In other places, bond guarantees have been time bombs, causing problems too severe to be solved in a workout. Stockton may be headed for Chapter 9 bankruptcy this week after pledging taxpayer money to backstop authorities’ debts for a hockey arena and other showcase buildings. Scranton, a faded former coal center, touched off a full-blown debt crisis this month, losing access to the capital markets when its City Council refused to honor a taxpayer guarantee for a parking authority’s bonds.
Residents of Pennsylvania’s capital, Harrisburg, recently learned from a forensic audit that their city’s fiscal woes could be traced to a guarantee issued in 1998, for the bonds of a trash incinerator project. Every few years after that, the authority running the project issued more bonds, and the city guaranteed those as well.
The audit showed that the authority had been selling new bonds for the cash to pay its older bonds — saving unwitting residents from having to honor their guarantees for a time, but blowing up their debt from the incinerator to an impossible $310 million. That’s more than three times what residents owe on the city’s own bonds.
Harrisburg tried unsuccessfully to declare bankruptcy last year but was blocked by the state.
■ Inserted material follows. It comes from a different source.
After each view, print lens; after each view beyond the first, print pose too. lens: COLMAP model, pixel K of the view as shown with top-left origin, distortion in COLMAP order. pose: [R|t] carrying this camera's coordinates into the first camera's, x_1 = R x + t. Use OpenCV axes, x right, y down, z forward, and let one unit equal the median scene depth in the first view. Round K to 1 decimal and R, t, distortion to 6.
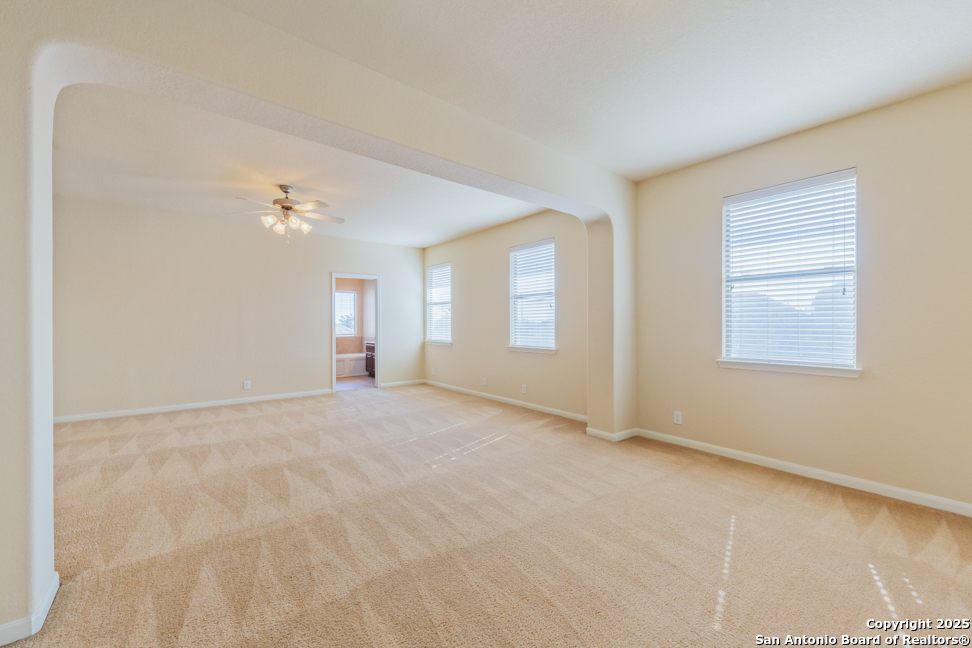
lens RADIAL K [[382.7, 0, 484.8], [0, 382.7, 318.8], [0, 0, 1]] dist [0.008447, -0.004571]
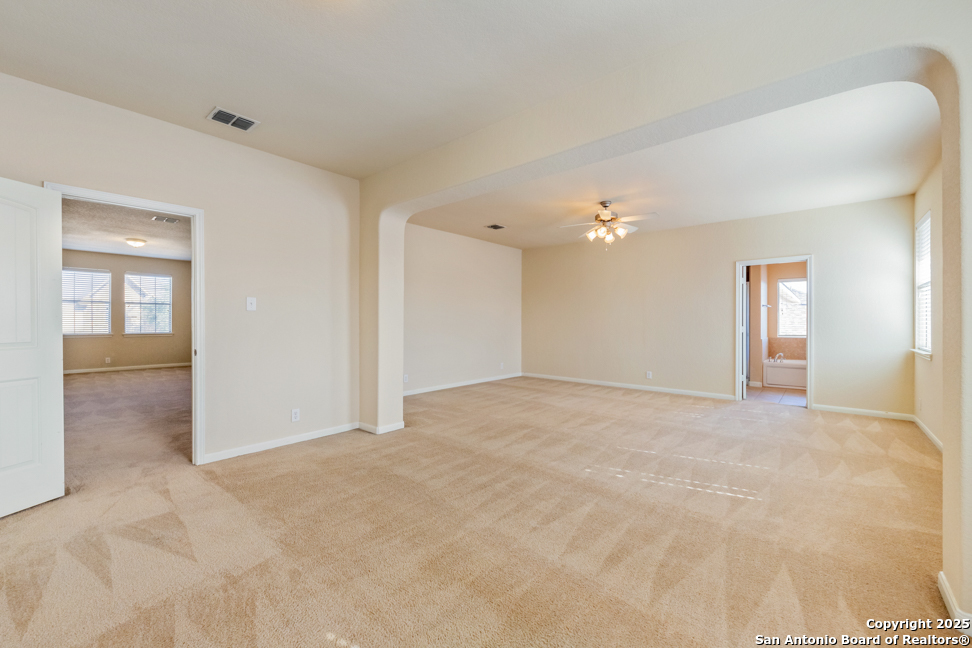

It is widely expected to try again.
The “full faith and taxing power” of communities, a solemn pledge, was being used to guarantee revenue bonds for nonessentials like solar-power projects, apartment buildings and a soccer stadium — things bailout-weary taxpayers might walk away from if the guarantees were called.
Moody’s cut several communities’ own credit ratings to junk, briefly making New Jersey the nation’s leader in junk-rated municipalities. (Now Michigan has that distinction.) The gritty town of Harrison, just across the Passaic River from Newark, had its rating cut a rare eight notches in a single year, when it couldn’t honor a promise to pay debts connected with construction of the Red Bull soccer stadium.
Harrison had to borrow from Hudson County to get through the crisis, but that in turn raised doubts about whether the county’s taxpayers would honor their guarantee of yet another project’s debts — $85 million for a faltering waste-disposal system.